Chart reading tasks
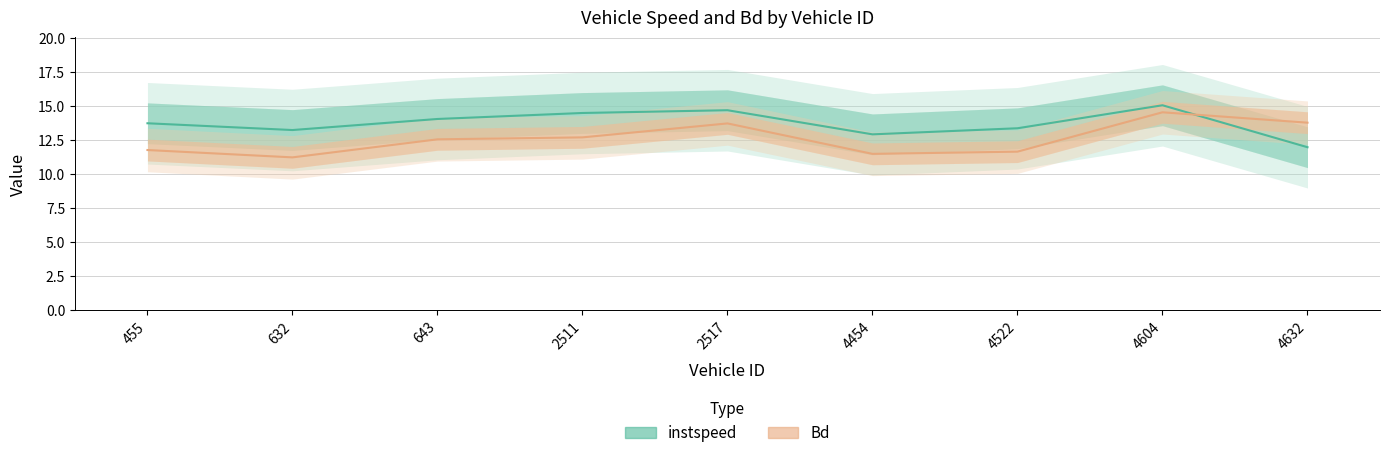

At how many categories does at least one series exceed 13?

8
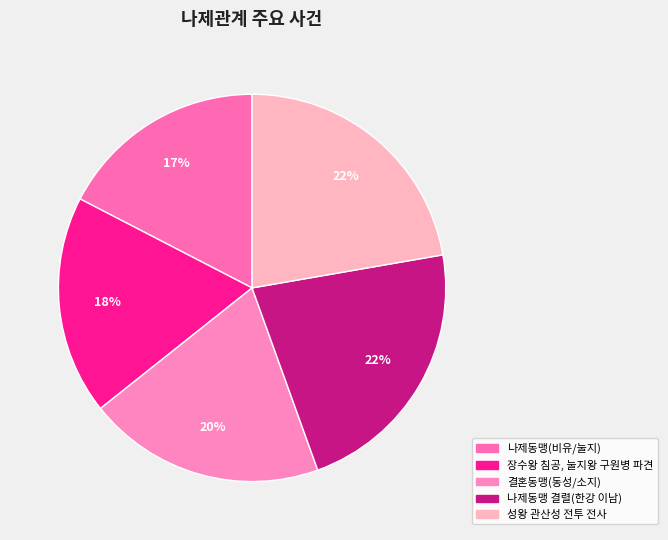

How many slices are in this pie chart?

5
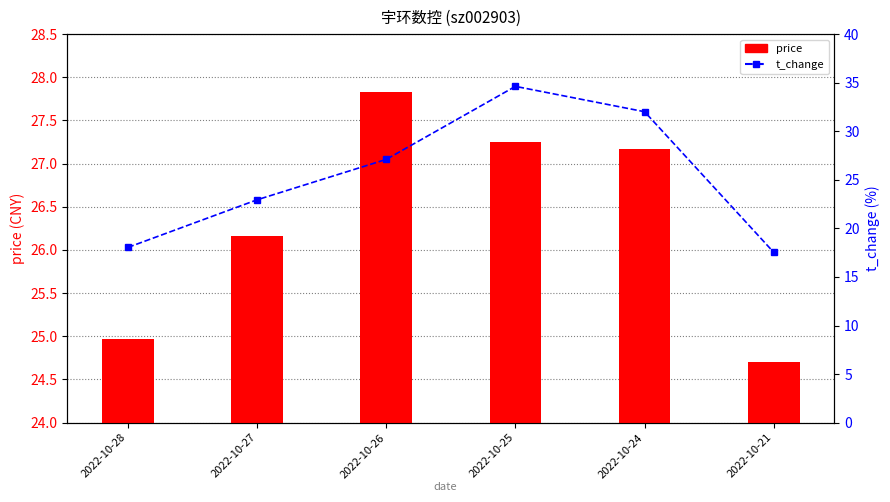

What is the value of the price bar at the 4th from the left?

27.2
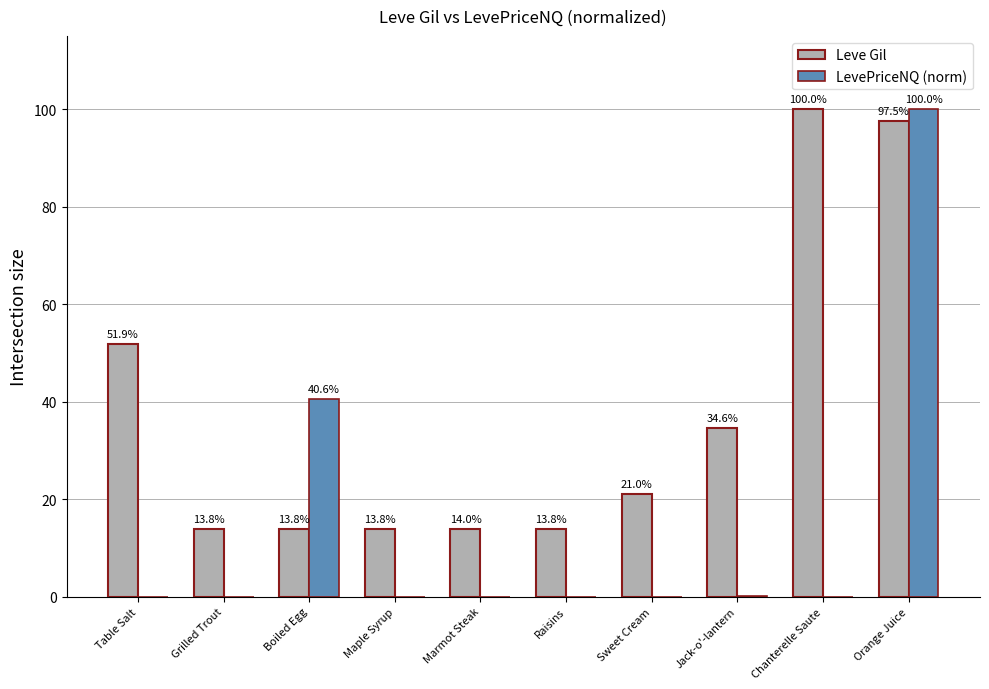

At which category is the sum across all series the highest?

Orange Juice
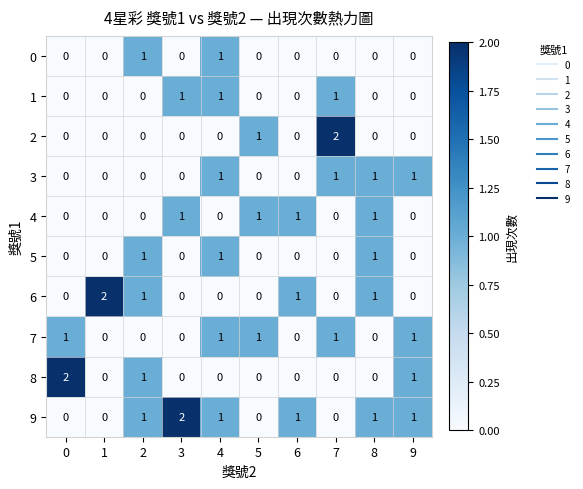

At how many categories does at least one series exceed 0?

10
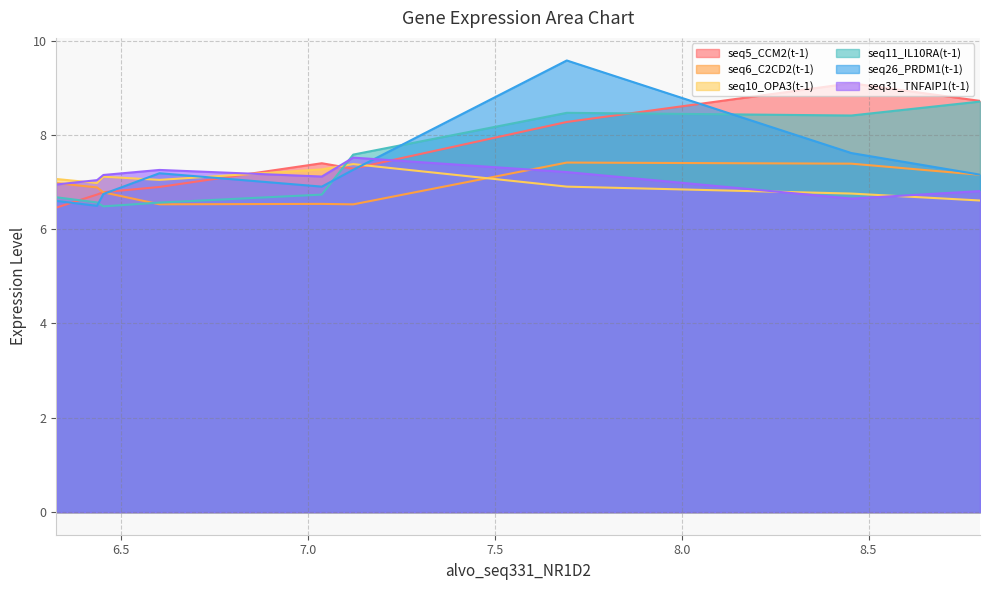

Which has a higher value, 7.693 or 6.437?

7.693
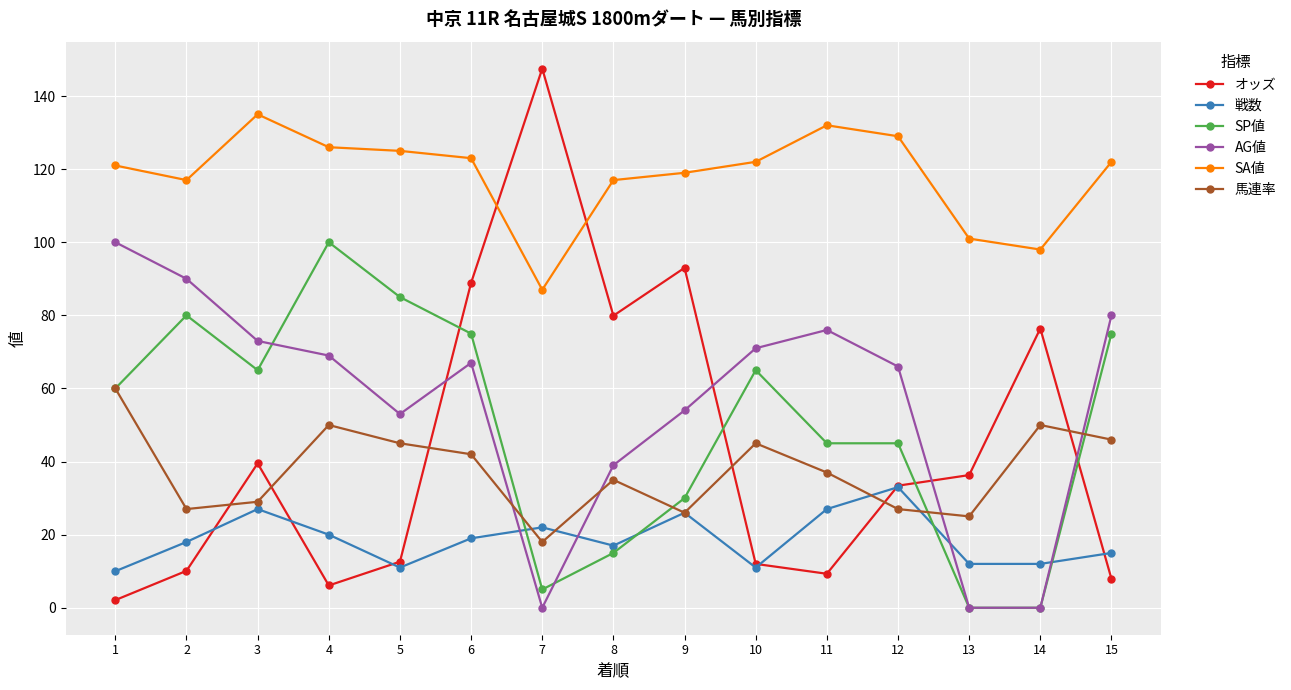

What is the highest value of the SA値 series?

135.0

REQUIRED ACTION —
Rewrite the data above, replacing every "categories" with "groups" and leaving everything else as it is. Leave the pictures out.

SOLUTION —
At how many groups does at least one series exceed 13?

8

How many slices are in this pie chart?

5

What is the value of the price bar at the 4th from the left?

27.2

At which category is the sum across all series the highest?

Orange Juice

At how many groups does at least one series exceed 0?

10

Which has a higher value, 7.693 or 6.437?

7.693

What is the highest value of the SA値 series?

135.0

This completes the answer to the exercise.